Qui parmi vous, de par sa fonction ou d'une position influente, ne fut-il pas un jour sollicité pour rendre un quelconque service à autrui ? Ou qui n'a pas cherché à l'avoir une fois que toutes les portes lui ont été fermées et tous les recours épuisés ? Il s'agit de vouloir décrocher une intervention, comme on le profère dans le jargon populaire, pour satisfaire les caprices d'un ami, d'un proche ou ceux des siens au détriment de toute impartialité, légalité ou conscience.

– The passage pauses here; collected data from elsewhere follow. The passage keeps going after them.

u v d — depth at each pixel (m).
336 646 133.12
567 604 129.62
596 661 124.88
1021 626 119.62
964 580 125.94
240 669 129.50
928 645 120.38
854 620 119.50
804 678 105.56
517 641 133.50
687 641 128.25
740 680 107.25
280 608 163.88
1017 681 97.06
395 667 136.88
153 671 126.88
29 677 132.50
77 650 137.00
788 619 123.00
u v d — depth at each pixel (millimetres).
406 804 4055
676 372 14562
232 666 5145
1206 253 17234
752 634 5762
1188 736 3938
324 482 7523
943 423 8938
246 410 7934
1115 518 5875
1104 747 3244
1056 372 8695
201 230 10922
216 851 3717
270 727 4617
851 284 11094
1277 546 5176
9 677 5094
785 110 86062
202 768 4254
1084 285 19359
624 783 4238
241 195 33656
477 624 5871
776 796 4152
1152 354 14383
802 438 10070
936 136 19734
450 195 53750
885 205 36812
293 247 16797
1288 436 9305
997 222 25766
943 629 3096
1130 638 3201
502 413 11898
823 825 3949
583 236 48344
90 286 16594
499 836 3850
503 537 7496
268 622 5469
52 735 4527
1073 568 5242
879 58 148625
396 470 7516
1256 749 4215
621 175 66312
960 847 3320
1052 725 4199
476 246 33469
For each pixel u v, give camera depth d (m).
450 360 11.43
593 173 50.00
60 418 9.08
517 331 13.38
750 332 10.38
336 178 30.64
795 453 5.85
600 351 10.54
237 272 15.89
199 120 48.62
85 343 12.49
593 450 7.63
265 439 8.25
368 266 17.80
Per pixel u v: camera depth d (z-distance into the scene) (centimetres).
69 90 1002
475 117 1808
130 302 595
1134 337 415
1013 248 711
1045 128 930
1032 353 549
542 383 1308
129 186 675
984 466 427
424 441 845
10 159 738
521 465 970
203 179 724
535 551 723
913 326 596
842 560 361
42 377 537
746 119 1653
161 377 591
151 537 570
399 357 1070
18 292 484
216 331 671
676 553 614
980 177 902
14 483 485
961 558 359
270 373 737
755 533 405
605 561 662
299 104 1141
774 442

On peut dire que cette démarche est profondément ancrée dans notre société. Elle est devenue presque quelque chose quoique de plus de normale, un véritable phénomène de société. Elle s'est banalisée dans toute l'administration en général. Elle est codifiée et admise par tous. Elle possède ses propres règles et ses distinctes démarches. Elle doit surtout être discrète. On ne la prononce pas. On la chuchote à voix presque muette. Elle est dérangeante si elle est évoquée devant d'autres personnes qui ne comprennent pas les rouages des affaires. Elle est comprise sous la table. Les spécialistes la saisissent à l'instant même où l'on mime son geste.

Obtenir par exemple un passeport pour le pèlerinage aux lieux saints par d'autres procédés irréguliers, en contournant subtilement le tirage au sort, ne choque presque personne. Pourtant, il s'agit ici d'aller purifier son âme et ses os à la Mecque par des moyens qui, on peut le dire, sont contradictoires avec les notions de la foi et de la pureté. On n'y pense même pas. C'est le « Mektoub » qui est venu taper à ta porte, te tendre les bras. Tu dois le saisir. Il ne se refuse pas. C'est une issue qui s'est standardisée rituellement en halal.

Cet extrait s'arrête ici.